### RECORD EXTRACTS
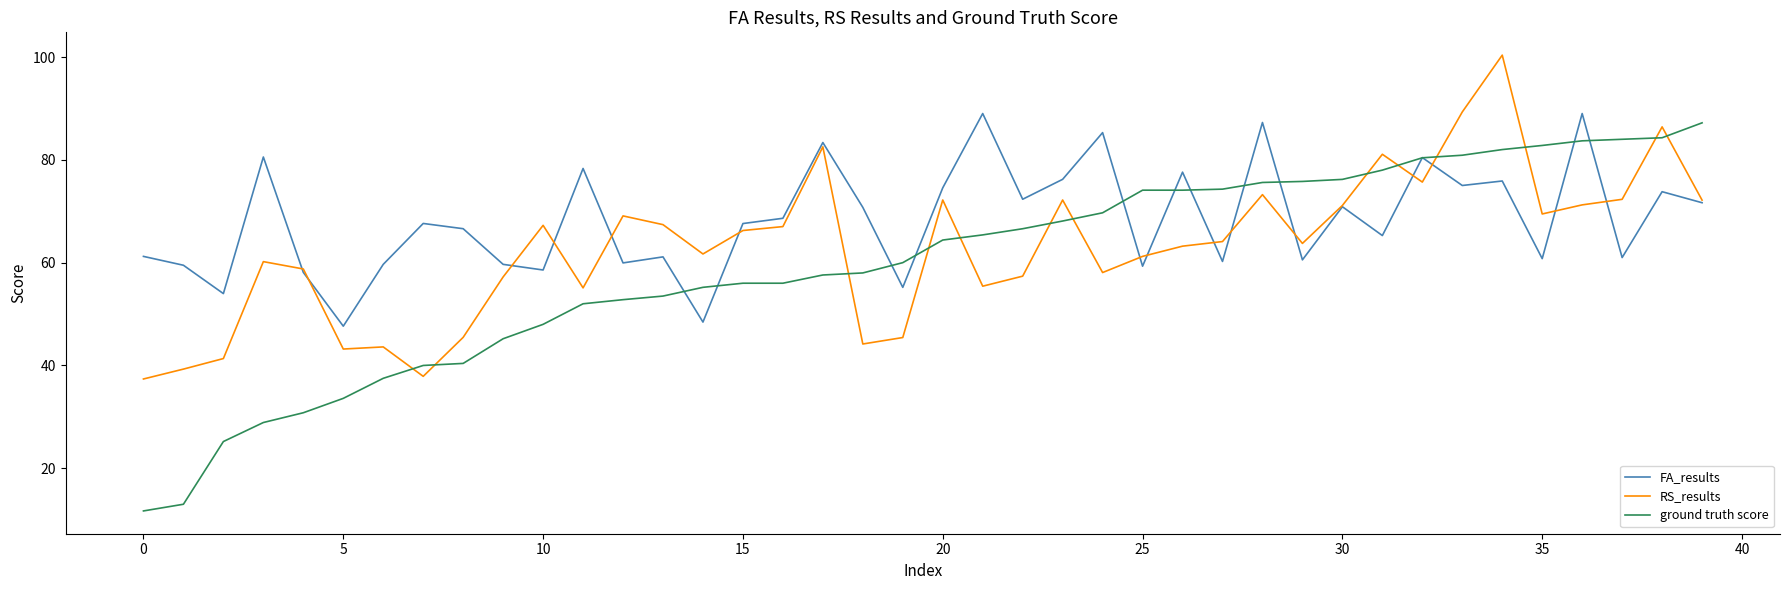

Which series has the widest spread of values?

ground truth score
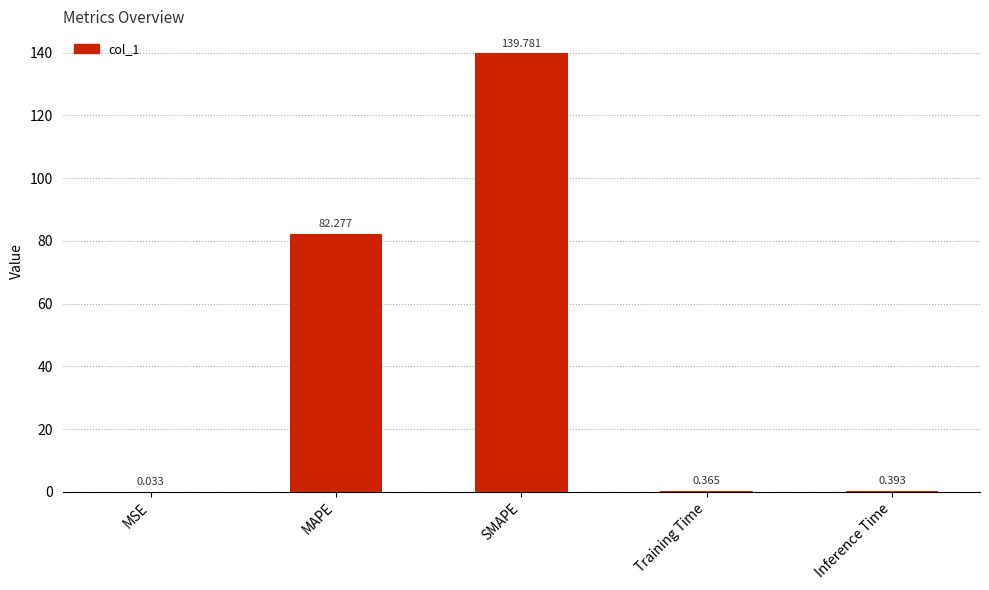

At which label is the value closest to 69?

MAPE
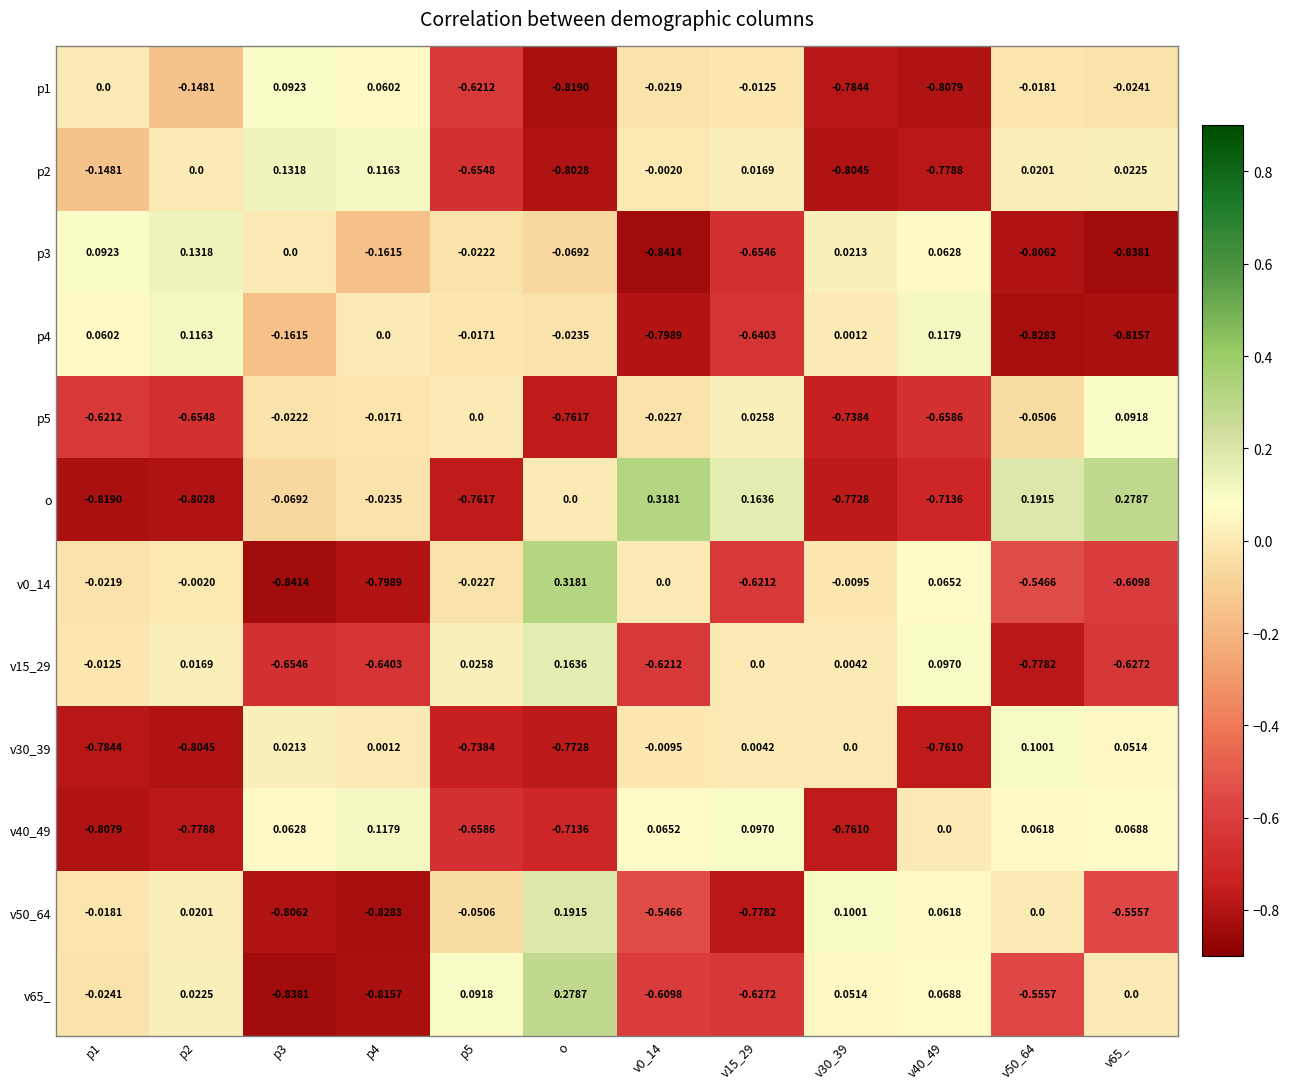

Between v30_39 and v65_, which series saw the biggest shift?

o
######
### RECORD EXTRACTS
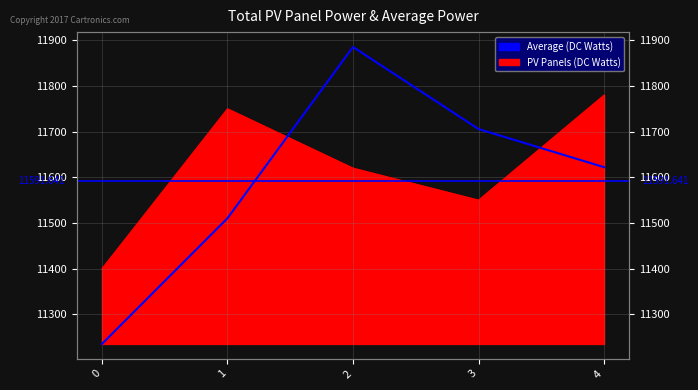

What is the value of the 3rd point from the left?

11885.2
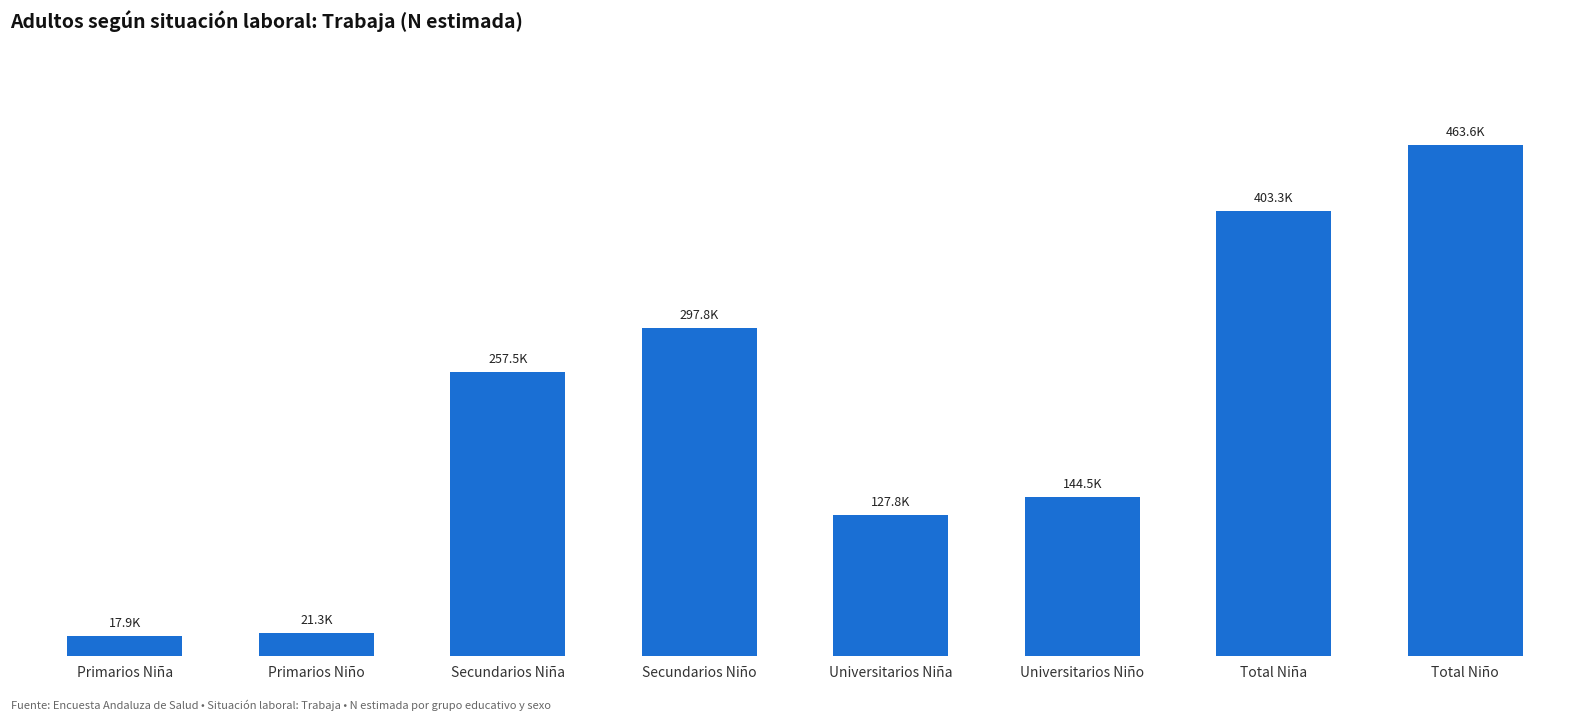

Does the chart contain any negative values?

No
######
PROBLEM TO WORK ON: Reproduce the lines beginning at the one that contains "Which series has the widest spread of values?" and ending after the one that contains "Between v30_39 and", swapping "series" for "dataset" and leaving everything else unchanged. Omit the pictures from your answer.

FINISHED TASK:
Which dataset has the widest spread of values?

ground truth score

At which label is the value closest to 69?

MAPE

Between v30_39 and v65_, which dataset saw the biggest shift?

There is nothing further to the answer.